Mas se de simplicidade estamos a falar, não podemos deixar de referir um momento que não se pode fabricar por mais 'material' que sejam as 'girls' da pop: ‘Frozen’. Quando Madonna, há mais de 20 anos, fez a sua primeira reinvenção integral com 'Ray of Light', este foi o single de estreia. E nunca mais a pop electrónica foi a mesma. Madonna não editava há quatro anos e entretanto fora mãe, gravara Evita, outra mulher da sua família mítica, já grávida. De muitas formas, ‘Frozen’ ficará como canção-símbolo dessa fase pós-parto, um catálogo de aprendizagem espiritual, de uma certa maturidade dura, mas naturalmente adquirida com a maternidade (mais uma vez, a dizer-nos que não se procura, encontra-se). É assim uma sensação indescritível de círculo fechado quando, 22 anos depois, vemos Madonna no palco, sozinha, apenas com o foco sobre ela, de lenço na cabeça e longa túnica negra, e entre ela e nós uma enorme tela onde se projecta Lourdes Maria, sua cópia genética fidelíssima, a ensaiar uma dança coreografada ao som da música - dança que a própria Madonna poderia ter feito com a sua idade na companhia de Graham. No fundo do palco, Madonna acompanha-lhe calculada e tenuemente os movimentos, matrona experiente, dando primazia à filha, enquanto canta que ‘desejava que o seu coração se fundisse ao seu para nunca se separarem'. Um momento arrepiante de encontro de tempos, um momento sem tempo e de pura poesia.
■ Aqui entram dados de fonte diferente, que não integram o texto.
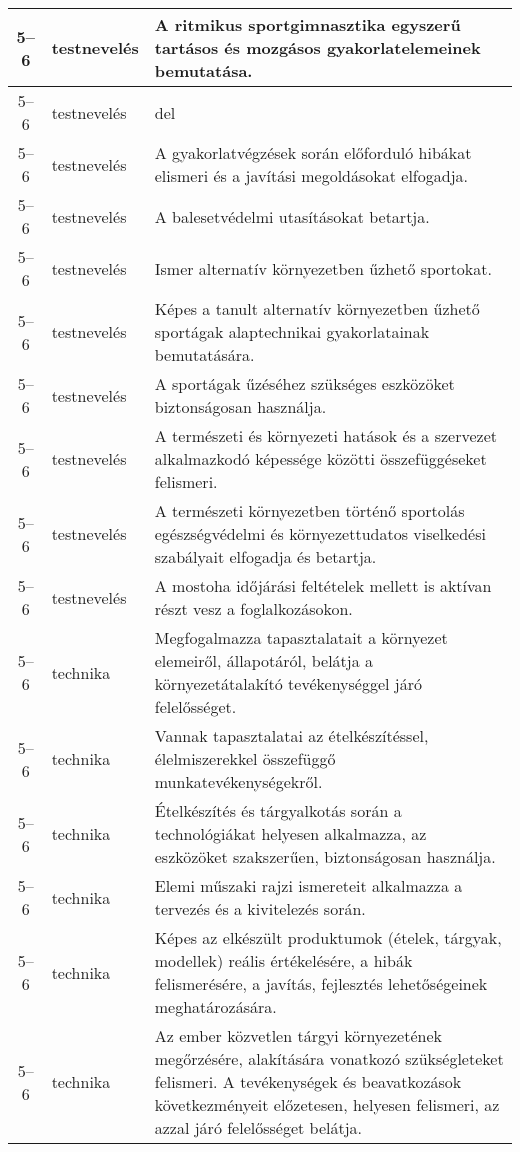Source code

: \begin{small}
\begin{longtable}{c | p{2cm} |  p{11cm} }
              5--6 & testnevelés & A ritmikus sportgimnasztika egyszerű tartásos és mozgásos gyakorlatelemeinek bemutatása. \\ \hline
              5--6 & testnevelés & del
 \\ \hline
              5--6 & testnevelés & A gyakorlatvégzések során előforduló hibákat elismeri és a javítási megoldásokat elfogadja. \\ \hline
              5--6 & testnevelés & A balesetvédelmi utasításokat betartja. \\ \hline
              5--6 & testnevelés & Ismer alternatív környezetben űzhető sportokat. \\ \hline
              5--6 & testnevelés & Képes a tanult alternatív környezetben űzhető sportágak alaptechnikai gyakorlatainak bemutatására. \\ \hline
              5--6 & testnevelés & A sportágak űzéséhez szükséges eszközöket biztonságosan használja. \\ \hline
              5--6 & testnevelés & A természeti és környezeti hatások és a szervezet alkalmazkodó képessége közötti összefüggéseket felismeri. \\ \hline
              5--6 & testnevelés & A természeti környezetben történő sportolás egészségvédelmi és környezettudatos viselkedési szabályait elfogadja és betartja. \\ \hline
              5--6 & testnevelés & A mostoha időjárási feltételek mellett is aktívan részt vesz a foglalkozásokon. \\ \hline
              5--6 & technika & Megfogalmazza tapasztalatait a környezet elemeiről, állapotáról, belátja a környezetátalakító tevékenységgel járó felelősséget. \\ \hline
              5--6 & technika & Vannak tapasztalatai az ételkészítéssel, élelmiszerekkel összefüggő munkatevékenységekről. \\ \hline
              5--6 & technika & Ételkészítés és tárgyalkotás során a technológiákat helyesen alkalmazza, az eszközöket szakszerűen, biztonságosan használja. \\ \hline
              5--6 & technika & Elemi műszaki rajzi ismereteit alkalmazza a tervezés és a kivitelezés során. \\ \hline
              5--6 & technika & Képes az elkészült produktumok (ételek, tárgyak, modellek) reális értékelésére, a hibák felismerésére, a javítás, fejlesztés lehetőségeinek meghatározására. \\ \hline
              5--6 & technika & Az ember közvetlen tárgyi környezetének megőrzésére, alakítására vonatkozó szükségleteket felismeri. A tevékenységek és beavatkozások következményeit előzetesen, helyesen felismeri, az azzal járó felelősséget belátja. \\ \hline

\end{longtable}
\end{small}
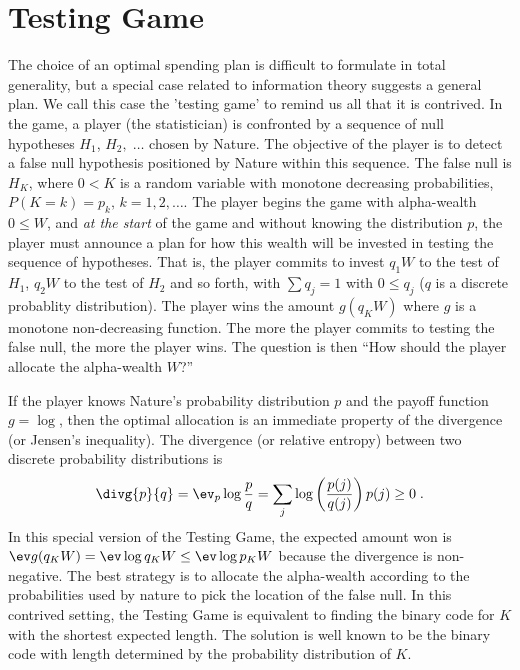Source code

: \documentclass[12pt]{article}
\begin{document}
\section{Testing Game}

 The choice of an optimal spending plan is difficult to formulate in total
 generality, but a special case related to information theory suggests a general
 plan.  We call this case the 'testing game' to remind us all that it is
 contrived.  In the game, a player (the statistician) is confronted by a
 sequence of null hypotheses $H_1$, $H_2, \; \ldots$ chosen by Nature.  The
 objective of the player is to detect a false null hypothesis positioned by
 Nature within this sequence.  The false null is $H_K$, where $0 < K$ is a
 random variable with monotone decreasing probabilities, $P(K=k)=p_k, \,
 k=1,2,\ldots$.  The player begins the game with alpha-wealth $0 \le W$, and
 {\em at the start} of the game and without knowing the distribution $p$, the
 player must announce a plan for how this wealth will be invested in testing the
 sequence of hypotheses.  That is, the player commits to invest $q_1W$ to the
 test of $H_1$, $q_2W$ to the test of $H_2$ and so forth, with $\sum q_j = 1$
 with $0 \le q_j$ ($q$ is a discrete probablity distribution). The player wins
 the amount $g(q_K W)$ where $g$ is a monotone non-decreasing function.  The
 more the player commits to testing the false null, the more the player wins.
  The question is then ``How should the player allocate the alpha-wealth $W$?''


 If the player knows Nature's probability distribution $p$ and the payoff
 function $g = \log$, then the optimal allocation is an immediate property of
 the divergence (or Jensen's inequality).  The divergence (or relative entropy)
 between two discrete probability distributions is
 \begin{equation}
   \divg{p}{q} = \ev_p \log \frac{p}{q} 
               = \sum_j \log\left(\frac{p(j)}{q(j)}\right) p(j) \ge 0 \;.
 \label{eq:divg}
 \end{equation}
 In this special version of the Testing Game, the expected amount won is $\ev
 g(q_KW) = \ev \log q_K W \le \ev \log p_K W$ because the divergence is
 non-negative.  The best strategy is to allocate the alpha-wealth according to
 the probabilities used by nature to pick the location of the false null.  In
 this contrived setting, the Testing Game is equivalent to finding the binary
 code for $K$ with the shortest expected length.  The solution is well known to
 be the binary code with length determined by the probability distribution of
 $K$.  
\end{document}

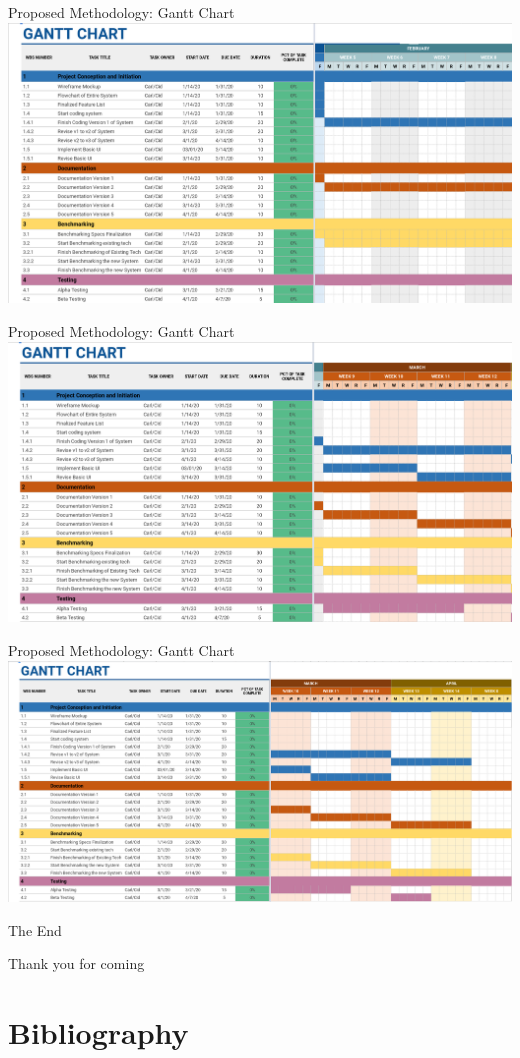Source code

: \documentclass{beamer}
\begin{document}
    \begin{frame}{Proposed Methodology: Gantt Chart}
        \centering
        \includegraphics[scale=1]{feb.png}
    \end{frame}
    
    \begin{frame}{Proposed Methodology: Gantt Chart}
        \centering
        \includegraphics[scale=1]{mar.png}
    \end{frame}
    
    \begin{frame}{Proposed Methodology: Gantt Chart}
        \centering
        \includegraphics[scale=1]{april.png}
    \end{frame}



\begin{frame}
\Huge{\centerline{The End}}
\small{\centerline{Thank you for coming}}
\end{frame}

\section{Bibliography}

\begin{frame}[allowframebreaks]
\printbibliography[heading=none]
\end{frame}
\end{document}
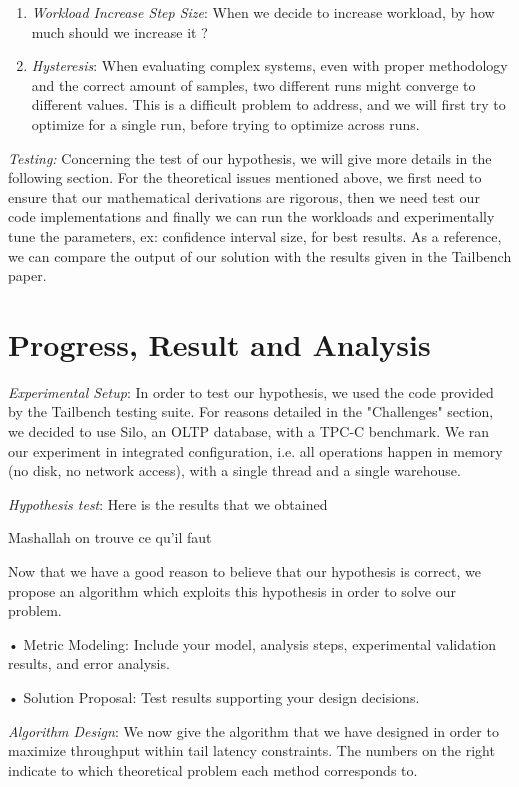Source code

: \documentclass[12pt]{article}
\begin{document}
\begin{enumerate}
	\item \textit{Workload Increase Step Size}: When we decide to increase workload, by how much should we increase it ?

	\item \textit{Hysteresis}: When evaluating complex systems, even with proper methodology and the correct amount of samples, two different runs might converge to different values. This is a difficult problem to address, and we will first try to optimize for a single run, before trying to optimize across runs.
\end{enumerate}

\noindent \textit{Testing:} Concerning the test of our hypothesis, we will give more details in the following section. For the theoretical issues mentioned above, we first need to ensure that our mathematical derivations are rigorous, then we need test our code implementations and finally we can run the workloads and experimentally tune the parameters, ex: confidence interval size, for best results. As a reference, we can compare the output of our solution with the results given in the Tailbench paper.

\section{Progress, Result and Analysis}

\textit{Experimental Setup}: In order to test our hypothesis, we used the code provided by the Tailbench testing suite. For reasons detailed in the "Challenges" section, we decided to use Silo, an OLTP database, with a TPC-C benchmark. We ran our experiment in integrated configuration, i.e. all operations happen in memory (no disk, no network access), with a single thread and a single warehouse.

\singlespacing
\noindent \textit{Hypothesis test}:
\noindent Here is the results that we obtained

Mashallah on trouve ce qu'il faut

Now that we have a good reason to believe that our hypothesis is correct, we propose an algorithm which exploits this hypothesis in order to solve our problem.

• Metric Modeling: Include your model, analysis steps, experimental validation results, and error analysis.

• Solution Proposal: Test results supporting your design decisions.
\singlespacing

\noindent \textit{Algorithm Design}: We now give the algorithm that we have designed in order to maximize throughput within tail latency constraints. The numbers on the right indicate to which theoretical problem each method corresponds to.
\end{document}
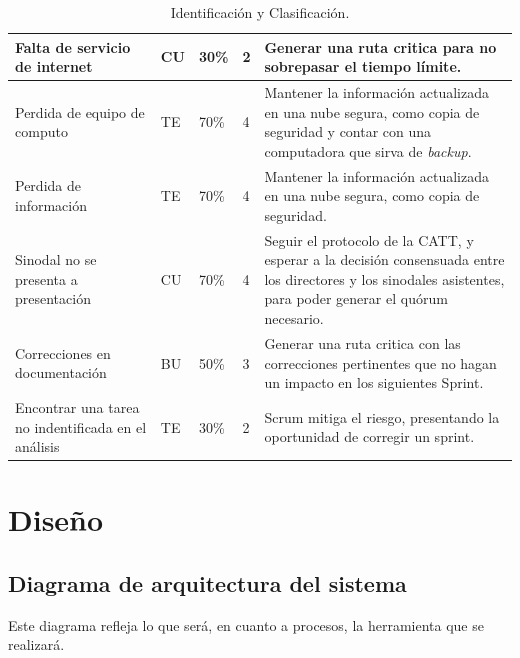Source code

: \documentclass[10pt]{article}
\begin{document}
\begin{table}[htbp]
\begin{center}
\begin{tabular}{|p{2.2cm}|p{2.2cm}|p{2.2cm}|p{2.2cm}|p{2.2cm}|}
\hline
Falta de servicio de internet & CU & 30\% & 2 & Generar una ruta critica para no sobrepasar el tiempo límite. \\
\hline
Perdida de equipo de computo & TE & 70\% & 4 & Mantener la información actualizada en una nube segura, como copia de seguridad y contar con una computadora que sirva de \textit{backup}. \\
\hline
Perdida de información & TE & 70\% & 4 & Mantener la información actualizada en una nube segura, como copia de seguridad. \\
\hline
Sinodal no se presenta a presentación &CU & 70\% & 4 & Seguir el protocolo de la CATT, y esperar a la decisión consensuada entre los directores y los sinodales asistentes, para poder generar el quórum necesario. \\
\hline
Correcciones en documentación  & BU & 50\% & 3 & Generar una ruta critica con las correcciones pertinentes que no hagan un impacto en los siguientes Sprint. \\
\hline
Encontrar una tarea no indentificada en el análisis & TE & 30\% & 2 & Scrum mitiga el riesgo, presentando la oportunidad de corregir un sprint. \\
\hline
\end{tabular}
\caption{Identificación y Clasificación.}
\label{tabla2}
\end{center}
\end{table}



\newpage

\section{Diseño}

\subsection{Diagrama de arquitectura del sistema}

Este diagrama refleja lo que será, en cuanto a procesos, la herramienta que se realizará.
\end{document}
Li algures alguém a assemelhar este espectáculo a um musical pelo elevado grau de teatralidade, o que não me pareceu nada incorrecto, apenas redundante, já que essa é uma componente omnipresente quando se fala de um concerto de Madonna. A novidade talvez seja ela contar agora, aqui, a história do mundo, cruel, selvagem, injusto, onde não nos podemos esquecer de usar a nossa voz para nos 'expressarmos' (express yourself) senão alguém o fará por nós. Madonna conta indirectamente assim a sua história de censura constante, cujo auge foi 'Erotica' e 'Sex', mas que agora tem os seus detractores na subversão por todos sentida quando encarnou este papel de "sex-agenária" expatriada, com o seu boy toy, vociferando contra as maneiras da cidade, e sem precisar da aprovação de ninguém. Sobre este álbum, aliás, disse que agora que já tem tudo, não quer mais ser pop(ular), só quer fazer algo que seja verdadeiramente engajado e político. Eu acho que, no fundo, toda a arte é política e, por isso, a sua mensagem foi sempre a mesma.

Este espectáculo, a todos os níveis, é disso prova: Madonna nunca procurou, Madonna sempre foi Madonna.